Science Briefs:

PHOTO: NATALEE PHELPS

New facial-recognition system to track lemurs

Researchers in the US have developed a computer-assisted recognition system that can identify individual lemurs (above) in the wild through their facial characteristics.

LemurFaceID, which identifies individuals based on photos, allows researchers to build a database for long-term research on the species.

Dr Rachel Jacobs, a biological anthropologist at the George Washington University's Centre for the Advanced Study of Human Paleobiology and who was involved in the system's development, said the method could aid in evolutionary studies and conservation efforts.

The software could help to create records of how many individual lemurs there are in populations and what kind of social system they live in. It could also help to track trafficked lemurs if they are taken from the wild, said Dr Jacobs, in a statement by George Washington University.

Traditional methods require researchers to trap and physically tag them, but LemurFaceID is non-invasive, fast, cost-effective and accurate, she said.

The researchers hope the software can serve as a model for tracking other species and, in some cases, potentially replace physically tagging animals.

"We think this method could be applied to studies of species that have similar variation in hair and skin patterns, such as red pandas and some bears, among others," Dr Jacobs said.

Lemurs were named the world's most endangered group of mammals in 2012.


Hear this for gene therapy

Gene therapy delivered by a benign virus enabled deaf lab mice to hear for the first time, researchers said, offering hope for people with genetic hearing impairments.

The breakthrough could pave the way for gene-based treatments, they reported in two studies published in the journal Nature Biotechnology.

Genetic hearing disorders affect some 125 million people worldwide, according to the World Health Organisation.

In the first study, Associate Professor Konstantina Stankovic from Harvard Medical School and her colleagues used a harmless virus to transport - deep into the mouse ear - a gene that can fix a specific form of hereditary deafness.

Previous attempts had failed, but this time the viral package was delivered to the right address: the so-called outer hair cells that "tune" the inner ear to sound waves.

The technique bestowed hearing and balance "to a level that's never been achieved before", Dr Gwenaelle Geleoc, a researcher at the F.M. Kirby Neurobiology Centre at Boston Children's Hospital, said.

"Now you can whisper, and the mice can hear you."

In the second study, a team led by Dr Geleoc used the same viral courier to treat mice with a mutated gene responsible for Usher syndrome, a rare childhood genetic disease that causes deafness, loss of balance and, in some cases, blindness.

The virus carried a normal version of the same gene to damaged ear hair cells soon after the mice were born.

The results far exceeded anything to date: 19 of 25 treated mice heard sounds quieter than 80 decibels.
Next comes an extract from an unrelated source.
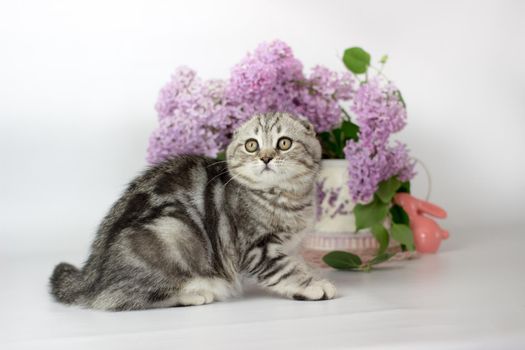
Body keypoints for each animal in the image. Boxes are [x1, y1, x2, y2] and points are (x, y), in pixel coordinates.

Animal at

A few of the mice could hear sounds as soft as 25 to 30 decibels - roughly equivalent to whispering.

Normal human conversation is about 70 decibels.

AGENCE FRANCE-PRESSE


Quick fossil rebound after mass extinction

Fossils, including sharks, sea reptiles and squid-like creatures dug up in Idaho in the US reveal a marine ecosystem thriving relatively soon after Earth's worst mass extinction, contradicting the long-held notion that life was slow to recover from the calamity.

Scientists recently described the surprising fossil discovery showing creatures flourishing in the aftermath of the worldwide die-off at the end of the Permian Period about 252 million years ago that erased roughly 90 per cent of species.

The fossils of about 30 species unearthed in Bear Lake County near the Idaho city of Paris showed a quick and dynamic rebound in a marine ecosystem.

The Permian die-off occurred 251.9 million years ago. The Idaho ecosystem flourished 1.3 million years later, "quite rapid on a geological scale", said paleontologist Arnaud Brayard of France's University of Burgundy - Franche-Comte.

The cause of the mass extinction is a matter of debate. But many scientists attribute it to colossal volcanic eruptions in northern Siberia that unleashed large amounts of greenhouse and toxic gases, triggering severe global warming and big fluctuations in oceanic chemistry, including oxygen deficiency and acidification.

The researchers found bones from what could be the earliest-known ichthyosaur, a dolphin-like marine reptile group that prospered for 160 million years, or a direct ancestor.

"The Early Triassic is a complex and highly disturbed epoch, but certainly not a devastated one as commonly assumed, and this epoch has not yet yielded up all its secrets," Dr Brayard said.